══ Input material ══
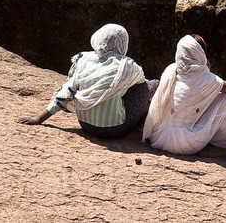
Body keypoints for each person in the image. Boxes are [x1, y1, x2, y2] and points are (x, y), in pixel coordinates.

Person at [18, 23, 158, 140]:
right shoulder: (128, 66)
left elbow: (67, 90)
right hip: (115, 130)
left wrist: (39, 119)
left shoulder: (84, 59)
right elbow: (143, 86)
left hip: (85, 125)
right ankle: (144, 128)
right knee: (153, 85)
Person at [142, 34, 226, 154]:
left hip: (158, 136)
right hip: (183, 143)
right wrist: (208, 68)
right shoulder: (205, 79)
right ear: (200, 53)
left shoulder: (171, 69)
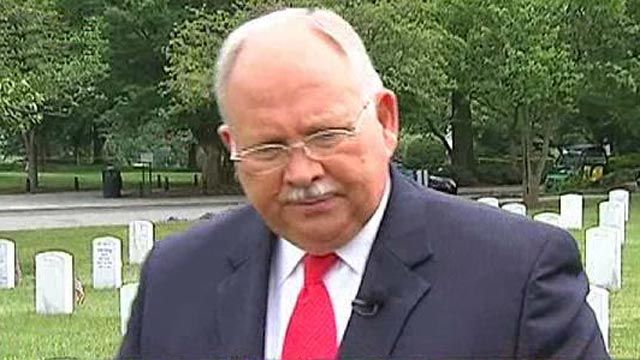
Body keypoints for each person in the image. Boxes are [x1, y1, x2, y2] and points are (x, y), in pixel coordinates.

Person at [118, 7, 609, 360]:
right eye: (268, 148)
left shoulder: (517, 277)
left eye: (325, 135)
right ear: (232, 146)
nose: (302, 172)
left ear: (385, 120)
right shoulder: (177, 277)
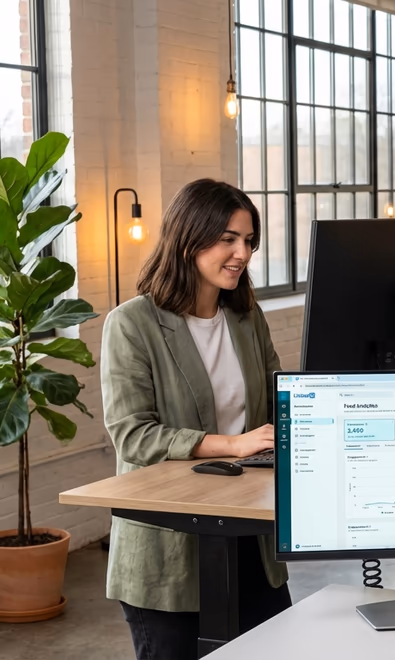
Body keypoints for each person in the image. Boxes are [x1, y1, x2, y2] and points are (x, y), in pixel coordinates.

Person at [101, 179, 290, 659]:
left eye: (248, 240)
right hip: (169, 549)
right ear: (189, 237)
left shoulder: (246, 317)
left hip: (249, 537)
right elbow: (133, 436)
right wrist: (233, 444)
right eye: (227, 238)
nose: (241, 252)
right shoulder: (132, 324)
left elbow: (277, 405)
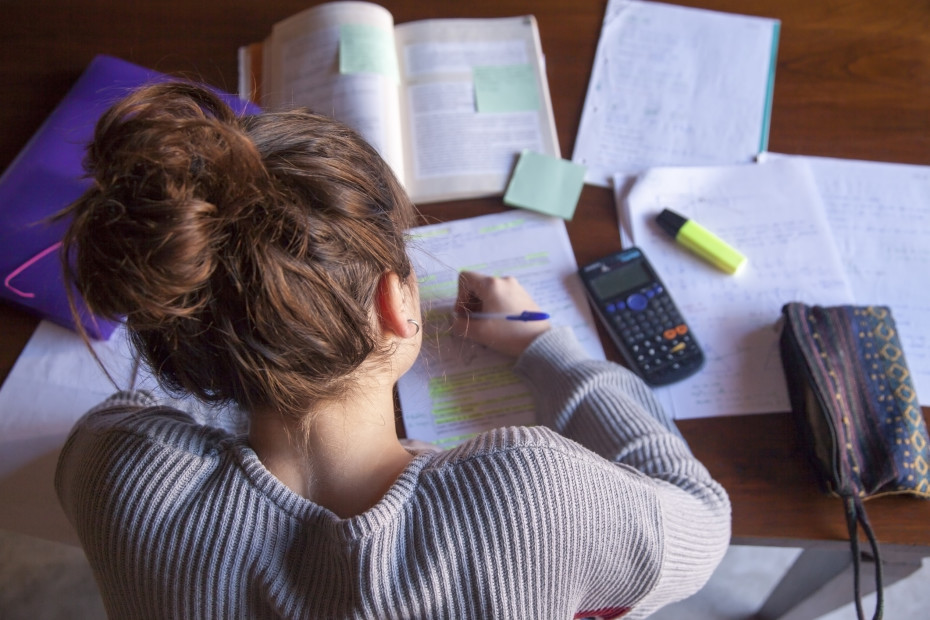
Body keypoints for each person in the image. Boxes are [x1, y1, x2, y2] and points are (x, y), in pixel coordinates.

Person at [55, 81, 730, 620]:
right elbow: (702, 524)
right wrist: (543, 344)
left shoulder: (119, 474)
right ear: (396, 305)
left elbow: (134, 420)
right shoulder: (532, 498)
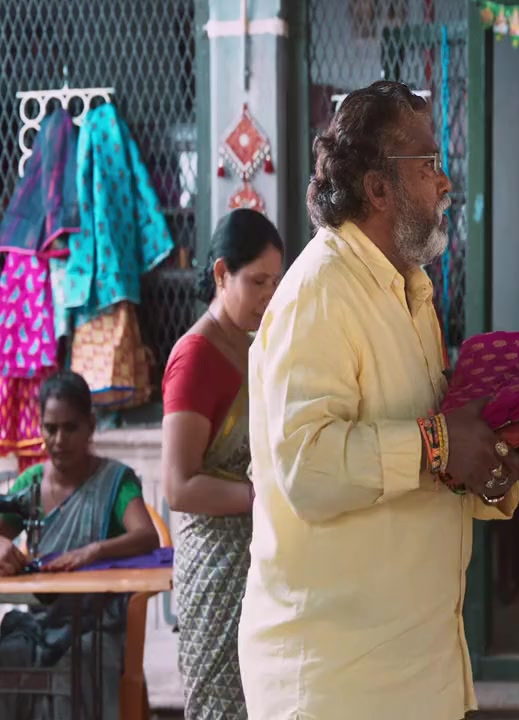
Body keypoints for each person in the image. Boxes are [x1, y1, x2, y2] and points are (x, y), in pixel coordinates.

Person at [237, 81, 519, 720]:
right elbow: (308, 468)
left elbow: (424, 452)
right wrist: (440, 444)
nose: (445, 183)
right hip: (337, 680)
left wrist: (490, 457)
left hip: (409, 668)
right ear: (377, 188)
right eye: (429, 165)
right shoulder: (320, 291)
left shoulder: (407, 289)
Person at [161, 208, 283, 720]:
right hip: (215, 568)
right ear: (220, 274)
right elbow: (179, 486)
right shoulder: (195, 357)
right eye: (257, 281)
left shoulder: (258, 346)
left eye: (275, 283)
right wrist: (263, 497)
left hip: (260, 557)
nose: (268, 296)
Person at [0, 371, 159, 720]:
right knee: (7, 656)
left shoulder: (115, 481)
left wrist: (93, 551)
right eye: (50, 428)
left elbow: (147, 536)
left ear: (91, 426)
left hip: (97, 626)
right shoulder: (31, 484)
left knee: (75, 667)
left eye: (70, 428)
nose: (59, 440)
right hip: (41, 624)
═══
▶ _Instructions for the task_
Whenever a line of the material above contains the string "wrist", copy that line out.

▶ _Task solution_
left wrist: (39, 119)
right wrist: (208, 68)
right wrist: (233, 444)
right wrist: (543, 344)
right wrist: (440, 444)
left wrist: (490, 457)
right wrist: (263, 497)
left wrist: (93, 551)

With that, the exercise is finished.